▶ Work order: Your job is to return every line of the listing holding the string "dati".

▶ Exercise input:
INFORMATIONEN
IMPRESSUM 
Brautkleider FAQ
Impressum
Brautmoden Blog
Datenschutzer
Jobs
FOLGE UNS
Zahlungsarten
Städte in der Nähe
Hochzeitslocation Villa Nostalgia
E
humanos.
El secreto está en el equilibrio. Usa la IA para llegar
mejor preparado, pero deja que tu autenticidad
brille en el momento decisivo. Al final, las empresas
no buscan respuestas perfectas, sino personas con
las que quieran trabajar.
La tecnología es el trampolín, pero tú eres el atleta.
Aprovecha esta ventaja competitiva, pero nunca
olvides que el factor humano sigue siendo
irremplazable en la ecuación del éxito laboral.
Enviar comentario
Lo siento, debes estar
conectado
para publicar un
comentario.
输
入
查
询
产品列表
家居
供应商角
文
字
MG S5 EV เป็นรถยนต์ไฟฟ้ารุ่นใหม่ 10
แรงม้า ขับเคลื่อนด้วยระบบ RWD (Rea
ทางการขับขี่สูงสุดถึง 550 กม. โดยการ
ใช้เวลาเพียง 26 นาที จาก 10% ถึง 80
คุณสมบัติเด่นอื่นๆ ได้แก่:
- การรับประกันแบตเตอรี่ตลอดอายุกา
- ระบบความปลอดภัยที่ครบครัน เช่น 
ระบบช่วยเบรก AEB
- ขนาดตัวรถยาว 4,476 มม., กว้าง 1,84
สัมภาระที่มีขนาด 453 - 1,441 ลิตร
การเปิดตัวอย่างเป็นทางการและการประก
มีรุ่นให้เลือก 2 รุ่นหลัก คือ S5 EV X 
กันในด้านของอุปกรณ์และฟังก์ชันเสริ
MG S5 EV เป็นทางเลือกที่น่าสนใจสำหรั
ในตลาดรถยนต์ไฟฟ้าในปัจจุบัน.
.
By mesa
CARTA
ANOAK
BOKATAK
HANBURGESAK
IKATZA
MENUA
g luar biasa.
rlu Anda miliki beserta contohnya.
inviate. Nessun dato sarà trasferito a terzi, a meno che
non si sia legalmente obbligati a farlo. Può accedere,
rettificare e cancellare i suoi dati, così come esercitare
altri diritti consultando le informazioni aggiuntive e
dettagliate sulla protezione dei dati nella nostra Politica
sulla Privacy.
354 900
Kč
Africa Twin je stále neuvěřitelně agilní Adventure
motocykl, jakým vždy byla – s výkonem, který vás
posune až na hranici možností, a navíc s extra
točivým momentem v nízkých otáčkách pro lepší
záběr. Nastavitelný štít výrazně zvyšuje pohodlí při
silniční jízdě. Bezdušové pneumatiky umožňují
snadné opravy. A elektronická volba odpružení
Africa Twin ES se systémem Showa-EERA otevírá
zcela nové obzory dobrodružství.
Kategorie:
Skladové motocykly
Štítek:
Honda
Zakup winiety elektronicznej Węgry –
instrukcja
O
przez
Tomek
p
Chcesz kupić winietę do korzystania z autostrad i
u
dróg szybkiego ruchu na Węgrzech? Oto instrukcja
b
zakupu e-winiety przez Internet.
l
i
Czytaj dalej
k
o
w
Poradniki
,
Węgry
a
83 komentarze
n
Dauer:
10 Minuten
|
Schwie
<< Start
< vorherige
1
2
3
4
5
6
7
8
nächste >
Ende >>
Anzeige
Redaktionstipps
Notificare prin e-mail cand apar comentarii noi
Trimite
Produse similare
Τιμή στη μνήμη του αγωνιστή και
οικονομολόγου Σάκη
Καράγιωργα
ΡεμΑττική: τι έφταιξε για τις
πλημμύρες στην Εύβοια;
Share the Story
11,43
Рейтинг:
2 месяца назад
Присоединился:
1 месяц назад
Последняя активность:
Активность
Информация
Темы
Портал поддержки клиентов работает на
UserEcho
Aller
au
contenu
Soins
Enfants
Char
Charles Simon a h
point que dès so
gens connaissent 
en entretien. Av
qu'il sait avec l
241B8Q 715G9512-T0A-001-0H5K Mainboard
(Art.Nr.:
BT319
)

▶ Task solution:
rettificare e cancellare i suoi dati, così come esercitare
dettagliate sulla protezione dei dati nella nostra Politica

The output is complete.